Underlying mechanisms of the effect of minocycline against Candida albicans biofilms

Abstract

Minocycline (MH) is a broad-spectrum antimicrobial agent and semisynthetic tetracycline derivative, which has been widely used in the clinic due to its efficacy. Having the strongest anti-microbial effect, MH exceeded the traditional scope of antibiotics and its previously unknown antifungal activity is also gradually being discovered. To preliminarily investigate the inhibitory effect of MH on Candida albicans (C. albicans), changes of cell growth, hyphal formation and transition, biofilm production and signaling pathway gene expression of C. albicans in the presence of MH were assessed in the present study. An XTT reduction assay was performed to quantitatively detect the metabolic activity of biofilms and evaluate the inhibition of MH on this. The results suggested that biofilm formation was clearly inhibited by 67% (P<0.0001) in the presence of 250 µg/ml MH, while mature biofilms were not significantly affected. In addition, MH inhibited the transition from yeast to hypha in a dose-dependent manner. Furthermore, reverse transcription-quantitative PCR revealed that several hyphae- and adhesion-specific genes associated with the Ras/cyclic (c)AMP/protein kinase A (PKA) pathway were differentially expressed following MH treatment, including downregulation of ras family GTPase (RAS1), adenylyl cyclase-associated protein 1 (CAP1), thiamin pyrophosphokinase 1 (TPK1), adenylate cyclase (CDC35), transcription factor (TEC1), agglutinin-like protein 3 (ALS3) and hyphal wall protein 1 (HWP1) and upregulation of EFG1 (enhanced filamentous growth protein 1 gene) and PDE2 (high-affinity phosphodiesterase gene). The most obviously changed genes were TPK1, HWP1 and RAS1, downregulated by 0.33-, 0.48- and 0.55-fold, respectively. It was suggested that MH is associated with alterations in the morphology of C. albicans, such as the repression of hypha and biofilm formation of cells, and MH affected the Ras/cAMP pathway to regulate the expression of cAMP-associated genes.

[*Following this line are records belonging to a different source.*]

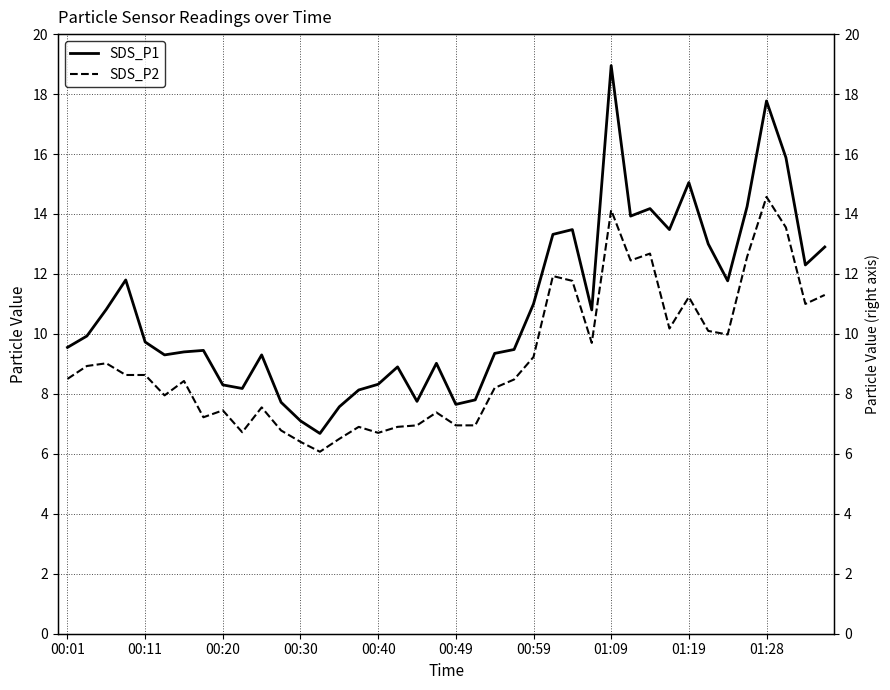

At 00:20, list the series in order from smallest to largest.

SDS_P2, SDS_P1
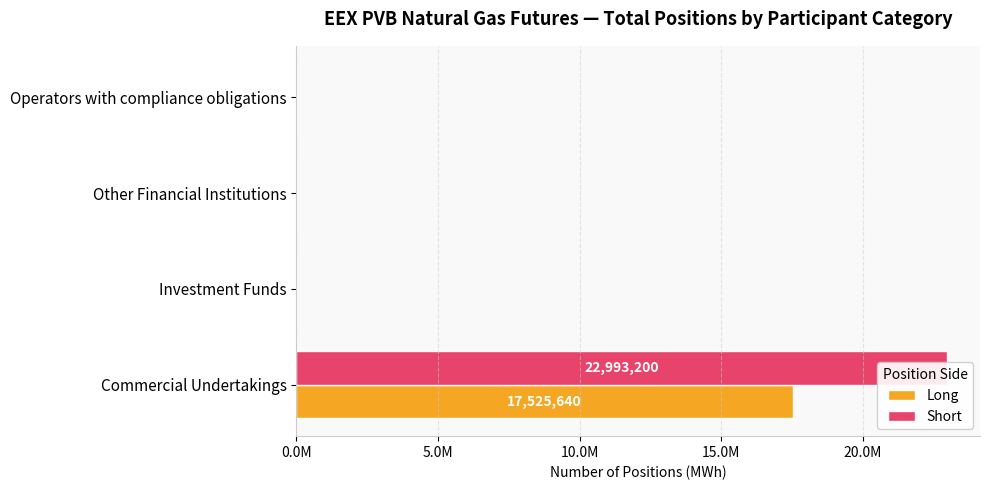

What is the average value of the Long series?

4381410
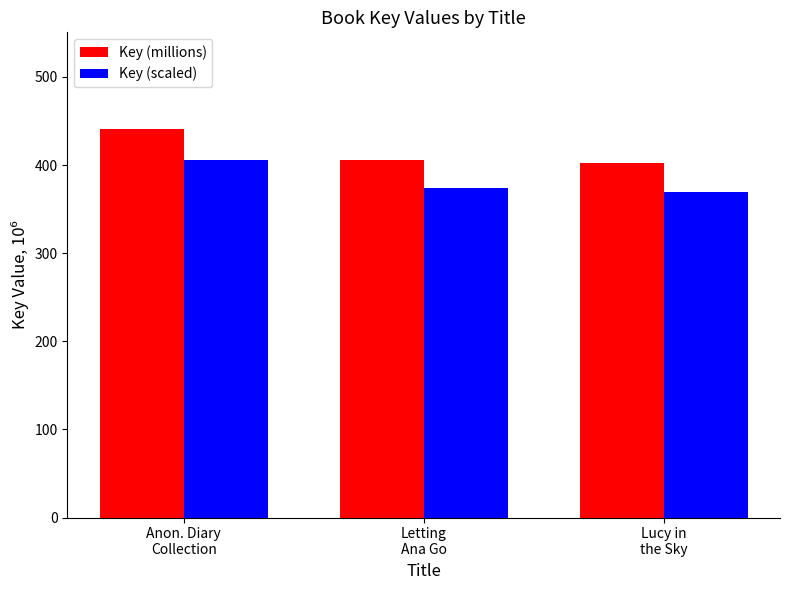

What is the difference between the Key (millions) values at Letting
Ana Go and Lucy in
the Sky?

4.1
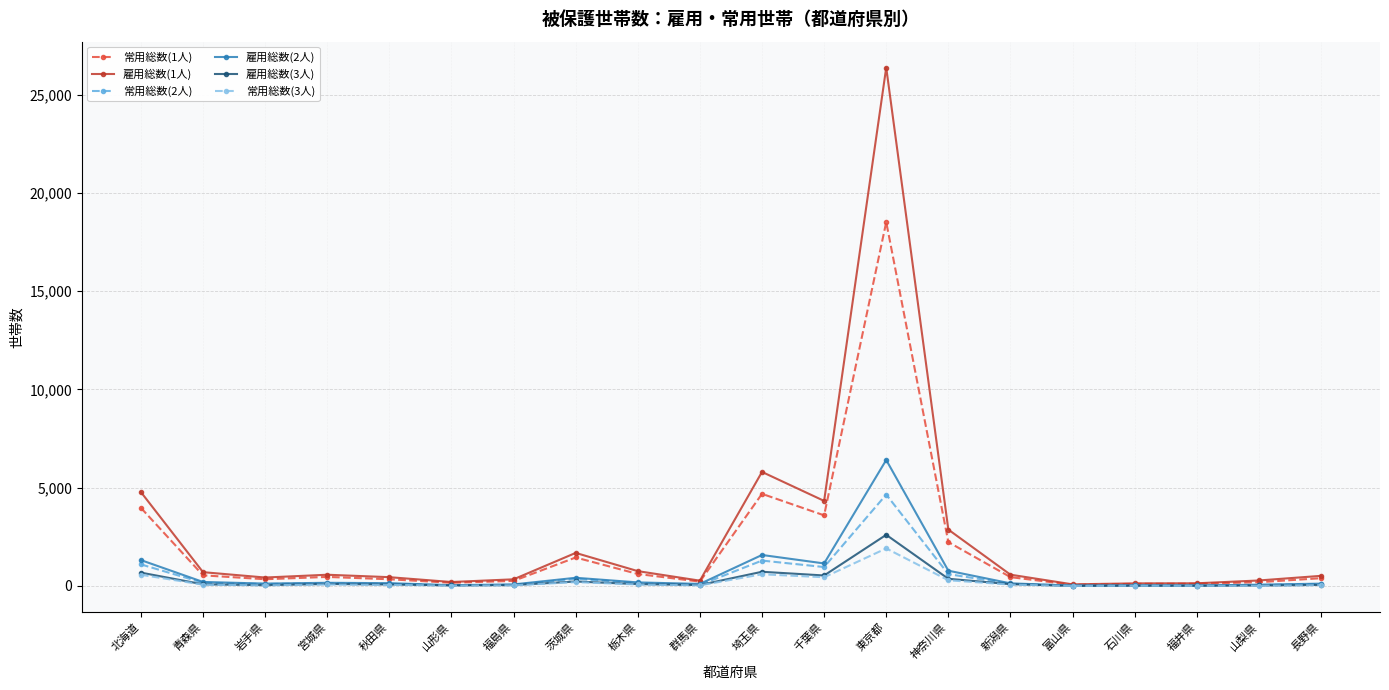

What is the total value across all series at 新潟県?

1417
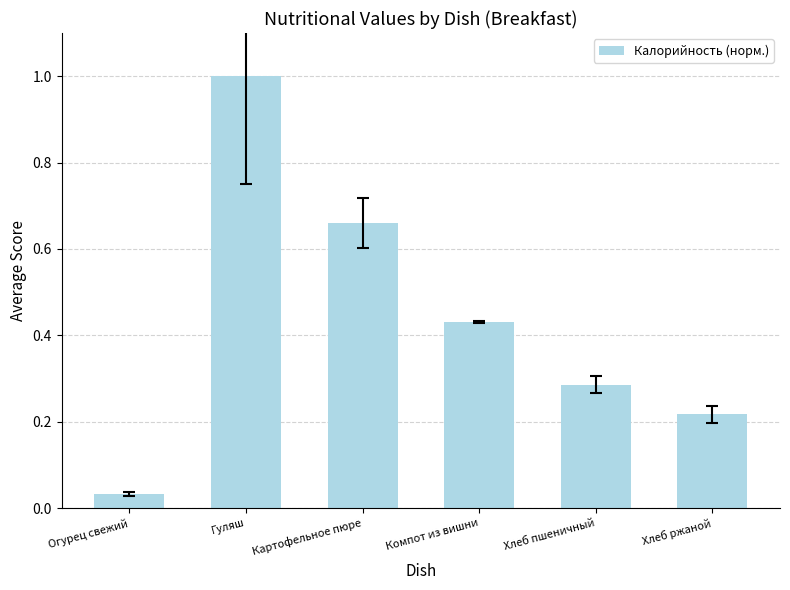

What is the difference between the maximum and minimum values?

1.0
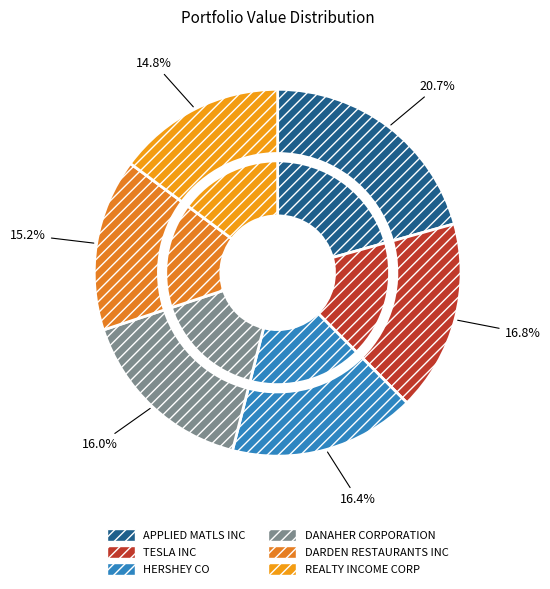

Which slice is the smallest?

REALTY INCOME CORP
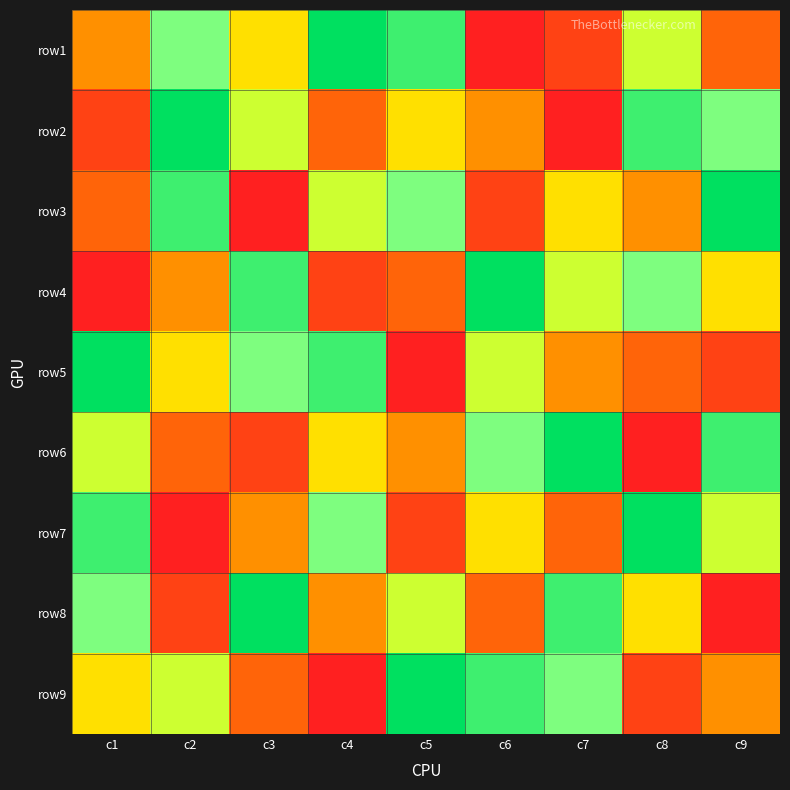

What is the spread (max minus min) of values at c7?

8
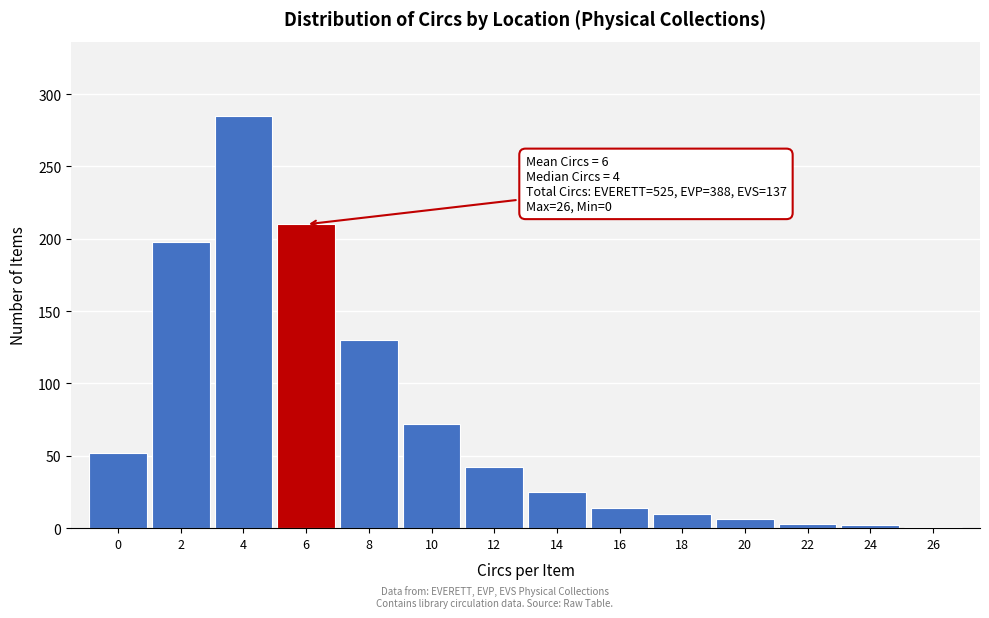

Where is the data nearest to the value 143?

8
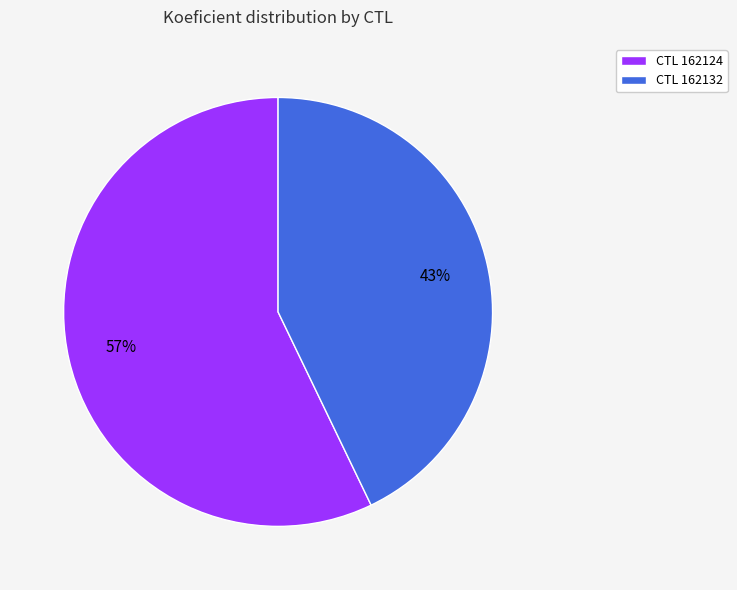

Which has a higher value, CTL 162132 or CTL 162124?

CTL 162124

Keywords: Candida albicans; anti-biofilm; antifungal activity; minocycline; morphology.

Figure 1

Antifungal effects of 4 TE derivatives. MH had a marked antifungal activity against C. albicans and DO had a slight antifungal activity against C. albicans, while TE and TGC had no antifungal activity. TE, tetracycline; MH, minocycline; DO, doxycycline; C. albicans, Candida albicans; TGC, tigecycline.

Figure 2

Effects of different concentrations of MH on fungal cell growth of the Candida albicans strain ATCC 90028. ^*P<0.05; ^**P<0.01. OD, optical density; MH, minocycline.

Figure 3

(A) Effects of MH on hyphal formation in C. albicans. Cells (1x10⁶ cells/ml) were grown in Spider or RPMI 1640 media supplemented with 20% FBS. Photomicrographs of C. albicans ATCC 90028 grown at 37˚C for 4 h. MH had an obvious trend to inhibit filamentous growth as compared with cells incubated in drug-free medium (magnification, x400). (B) The hyphae rate was counted in a minimum of 200 cells from each sample following 4 h of cultivation. The results indicated that MH was able to inhibit hyphae formation at all concentrations, with the effects of 125 and 250 µg/ml MH being most significant. ^**P<0.01; ^***P<0.001 vs. control. MH, minocycline; C. albicans, Candida albicans; FBS, fetal bovine serum.

Figure 4

(A) Light microscopy images of biofilm formation and mature biofilm. With the increase in the MH concentration, the inhibition of biofilm formation was more obvious. At 250 µg/ml MH, there was a marked decrease in the density of biofilms. By contrast, in the presence of MH, mature biofilms exhibited no changes obvious changes observed by standard light microscopy (magnification, x1,000) (B) Effects of MH on biofilm formation and mature biofilms. MH inhibited C. albicans biofilm formation in vitro. Biofilm inhibition was evaluated using an XTT reduction assay and the results are presented as the percentage of MH-treated biofilms relative to control biofilms that were formed without drug treatment. ^****P<0.0001 and ^***P<0.001 vs. control. MH, minocycline; C. albicans, Candida albicans.

Figure 5

Gene expression levels in the C. albicans strain ATCC 90028. Fold change values of the expression of each target gene are shown relative to the values of the control group containing untreated C. albicans. The housekeeping gene ACT1 was used as an internal reference gene. The expression level of each target gene in the MH-free sample was set as 1.^**P<0.01; ^***P<0.001. C. albicans, Candida albicans; MH, minocycline.